"Can't I have my own opinion?”, sergah presiden ketiga Republik Indonesia B.J. Habibie ketika kehendak untuk menyampaikan maaf atas terjadinya peristiwa perkosaan massal pada Tragedi Mei 1998 coba diinterupsi oleh Jendral Sintong Panjaitan yang menyatakan: "apakah tidak sebaiknya hal tersebut dibahas terlebih dahulu di kabinet?”
Presiden ketiga Republik Indonesia itu pun berketetapan hati untuk menyampaikan penyesalan dan permohonan maaf atas kekerasan yang (terutama) dialami kaum perempuan dalam Tragedi Mei 1998. Hal tersebut dilakukan seusai berjumpa dengan para aktivis perempuan yang tergabung dalam Masyarakat Anti Kekerasan yang dipimpin Prof DR. Saparinah Sadli pada tanggal 15 Juli 1998.
Dalam buku berjudul "Tragedi Mei 1998 dan Lahirnya Komnas Perempuan” yang ditulis oleh Dewi Anggraeni pada tahun 2014, secara runtut digambarkan kronologi pertemuan B.J. Habibie dengan para aktivis perempuan yang menyampaikan bukti terjadinya perkosaan massal dan serangan seksual terutama pada etnis Tionghoa dalam Tragedi Mei 1998.
B.J. Habibie, yang tumbuh dewasa dan matang di Jerman dimana sejarah kekejaman Nazi menjadi memori publik, tentu saja secara spontan terpukul dan marah atas peristiwa tragis tersebut. Kemarahan inilah yang kemudian mendorongnya agar ada kebijakan dan institusi yang bekerja efektif untuk upaya penghapusan kekerasan terhadap perempuan Indonesia. Momentum inilah yang menjadi inisiatif awal kelahiran Komisi Nasional Anti Kekerasan Terhadap Perempuan.
Rasa marah B.J. Habibie pun sebenarnya belum tuntas dan menemukan jawabannya. 19 tahun kemudian, pada saat peringatan Tragedi Mei 1998 di tanggal 8 Mei 2017, B.J. Habibie pun menanyakan kembali kelambanan penyelesaian kasus Tragedi Mei 1998. B.J. Habibie kepada Komnas Perempuan bahkan meminta salinan dokumen-dokumen penyelidikan kasus Tragedi Mei 1998 untuk diserahkan langsung ke Presiden Jokowi. Entah apakah permintaan tersebut sudah dilakukan atau belum.

■ DESKRIPSI LATIHAN ■
Tuliskan kembali bagian kutipan tentang Tragedi Mei 1998 mulai dari "B.J. Habibie, yang" sampai dengan "Kekerasan Terhadap Perempuan." tanpa mengubah satu kata pun. Daftar berikut tidak diperlukan untuk mengerjakan apa pun.

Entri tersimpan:

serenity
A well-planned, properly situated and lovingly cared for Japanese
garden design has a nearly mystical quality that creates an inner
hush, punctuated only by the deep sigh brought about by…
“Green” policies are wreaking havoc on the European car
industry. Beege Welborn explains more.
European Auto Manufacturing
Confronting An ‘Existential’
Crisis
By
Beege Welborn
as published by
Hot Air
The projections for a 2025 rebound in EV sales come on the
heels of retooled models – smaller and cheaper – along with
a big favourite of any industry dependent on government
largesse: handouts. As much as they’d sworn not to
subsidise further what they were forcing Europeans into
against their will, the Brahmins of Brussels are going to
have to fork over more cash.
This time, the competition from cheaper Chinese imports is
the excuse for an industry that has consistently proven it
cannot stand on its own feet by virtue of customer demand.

* * *

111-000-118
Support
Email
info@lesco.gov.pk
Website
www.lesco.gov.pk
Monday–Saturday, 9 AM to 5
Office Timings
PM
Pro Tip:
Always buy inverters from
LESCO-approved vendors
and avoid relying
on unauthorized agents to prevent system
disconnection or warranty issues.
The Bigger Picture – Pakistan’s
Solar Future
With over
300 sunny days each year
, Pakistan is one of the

---

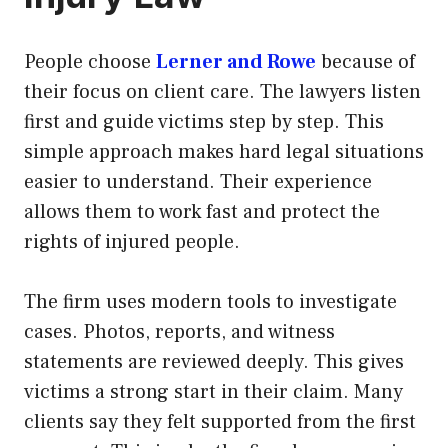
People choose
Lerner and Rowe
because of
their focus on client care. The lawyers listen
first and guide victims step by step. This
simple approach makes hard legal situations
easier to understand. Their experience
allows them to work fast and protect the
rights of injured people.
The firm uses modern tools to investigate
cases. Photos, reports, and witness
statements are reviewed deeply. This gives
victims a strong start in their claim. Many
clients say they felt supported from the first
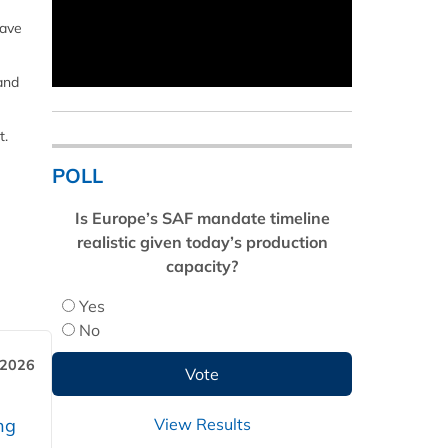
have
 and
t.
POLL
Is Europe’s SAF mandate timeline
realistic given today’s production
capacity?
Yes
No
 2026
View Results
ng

■ JAWABAN ANDA ■
B.J. Habibie, yang tumbuh dewasa dan matang di Jerman dimana sejarah kekejaman Nazi menjadi memori publik, tentu saja secara spontan terpukul dan marah atas peristiwa tragis tersebut. Kemarahan inilah yang kemudian mendorongnya agar ada kebijakan dan institusi yang bekerja efektif untuk upaya penghapusan kekerasan terhadap perempuan Indonesia. Momentum inilah yang menjadi inisiatif awal kelahiran Komisi Nasional Anti Kekerasan Terhadap Perempuan.